Here is the most precious part of this story to me. Before they went to the doctor’s office, Lori and Dave stopped by a Christian bookstore. A basket of trinkets sat by the cash register and Dave fished out a small pewter looking piece the size of a pebble with the word, “TRUST” etched into the pebble. Lori told me that she clutched that trinket in her hand the entire time the doctor examined her and removed the polyp – not as a good luck charm, but as a constant reminder to keep trusting the Lord through every step of that journey.

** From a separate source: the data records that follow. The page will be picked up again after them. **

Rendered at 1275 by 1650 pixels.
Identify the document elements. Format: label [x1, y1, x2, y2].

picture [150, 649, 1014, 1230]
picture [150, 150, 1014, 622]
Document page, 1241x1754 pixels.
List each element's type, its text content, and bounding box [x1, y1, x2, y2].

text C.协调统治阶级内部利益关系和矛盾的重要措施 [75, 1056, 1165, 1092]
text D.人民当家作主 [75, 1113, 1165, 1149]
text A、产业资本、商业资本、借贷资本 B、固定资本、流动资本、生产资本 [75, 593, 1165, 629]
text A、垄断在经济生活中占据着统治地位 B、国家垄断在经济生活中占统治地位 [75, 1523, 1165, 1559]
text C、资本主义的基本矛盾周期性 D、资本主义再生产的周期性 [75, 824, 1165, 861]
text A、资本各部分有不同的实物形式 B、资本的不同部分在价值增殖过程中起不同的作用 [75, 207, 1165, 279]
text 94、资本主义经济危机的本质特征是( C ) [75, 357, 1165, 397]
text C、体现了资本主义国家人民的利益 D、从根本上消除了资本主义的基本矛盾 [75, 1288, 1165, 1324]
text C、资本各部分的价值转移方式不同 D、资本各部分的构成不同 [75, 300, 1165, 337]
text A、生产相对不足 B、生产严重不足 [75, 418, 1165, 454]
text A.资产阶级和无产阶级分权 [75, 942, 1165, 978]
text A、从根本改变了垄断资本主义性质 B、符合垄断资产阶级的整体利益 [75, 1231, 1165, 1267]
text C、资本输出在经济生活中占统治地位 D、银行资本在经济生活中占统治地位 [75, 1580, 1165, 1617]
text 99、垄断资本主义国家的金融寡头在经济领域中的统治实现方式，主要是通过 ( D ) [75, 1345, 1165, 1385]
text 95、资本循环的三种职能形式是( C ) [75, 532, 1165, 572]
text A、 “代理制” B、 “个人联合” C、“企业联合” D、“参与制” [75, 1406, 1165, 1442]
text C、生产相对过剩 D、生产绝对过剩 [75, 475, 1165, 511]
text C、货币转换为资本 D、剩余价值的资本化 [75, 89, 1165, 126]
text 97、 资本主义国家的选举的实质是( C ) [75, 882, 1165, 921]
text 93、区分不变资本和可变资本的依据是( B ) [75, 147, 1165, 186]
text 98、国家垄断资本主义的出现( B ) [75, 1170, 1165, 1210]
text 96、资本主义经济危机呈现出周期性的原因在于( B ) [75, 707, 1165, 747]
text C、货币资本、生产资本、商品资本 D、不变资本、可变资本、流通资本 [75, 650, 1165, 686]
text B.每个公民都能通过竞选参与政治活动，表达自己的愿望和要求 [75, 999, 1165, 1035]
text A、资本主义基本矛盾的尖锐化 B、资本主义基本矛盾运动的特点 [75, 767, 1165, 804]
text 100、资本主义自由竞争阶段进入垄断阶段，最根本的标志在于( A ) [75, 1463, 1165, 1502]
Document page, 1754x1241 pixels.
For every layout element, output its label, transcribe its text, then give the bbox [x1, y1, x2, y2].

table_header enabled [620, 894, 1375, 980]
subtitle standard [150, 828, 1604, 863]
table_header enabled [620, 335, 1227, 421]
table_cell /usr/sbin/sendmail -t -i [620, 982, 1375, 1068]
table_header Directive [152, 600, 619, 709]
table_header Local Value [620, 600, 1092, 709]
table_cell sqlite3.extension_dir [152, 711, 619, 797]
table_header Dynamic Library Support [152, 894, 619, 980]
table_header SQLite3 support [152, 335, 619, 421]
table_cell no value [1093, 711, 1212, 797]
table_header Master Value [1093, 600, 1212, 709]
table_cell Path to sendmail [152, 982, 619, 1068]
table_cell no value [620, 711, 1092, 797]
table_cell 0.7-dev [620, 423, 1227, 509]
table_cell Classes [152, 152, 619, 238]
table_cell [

Two days later, Lori dumped her change purse into the church’s Wednesday night supper donation basket, forgetting her trust stone was in there too. The person who counted the offering never saw it and Lori thought, well maybe someone else will find it and be blessed by it. A week later, someone else found the trinket left on a table and Lori got back the stone that had been her reminder of God’s faithfulness.
A song that has become very special to me is the Bill and Gloria Gaither song, “Through.” The last few words of the song say,
“Through the pain and through the glory
Through we’ll always tell the story,
Of the God whose power and mercy, will not fail…to take us…through.“
Jeff Vines, in his book, “Unbroken,” writes of the God who takes us through the journey of suffering.
He says that God reveals Himself in a very special way “to those whose hardships seem unbearable to the rest of us.” He also says, “God’s desire is not to save you from suffering but to save you through it (pp. 28,29).” God could have prevented the polyp in Lori’s throat. Instead, he walked through the journey with Lori, reminding her at every step that He was with her and she could depend on him.
Even as God was with the three men in the fiery furnace, even as He made His presence known to Dave and Lori, He will be with us no matter what we face. We may feel He has abandoned us, says Jeff, but our feelings do not represent truth. God is still there. Nothing will separate us from His love.
The final post-it note of God’s presence came when the nurse called with the results of the lab report on the biopsy – the polyp was benign. But you know what? Even if it had not been benign, I’m totally confident that Dave and Lori would have still experienced the presence of Jesus as He walked that journey with them.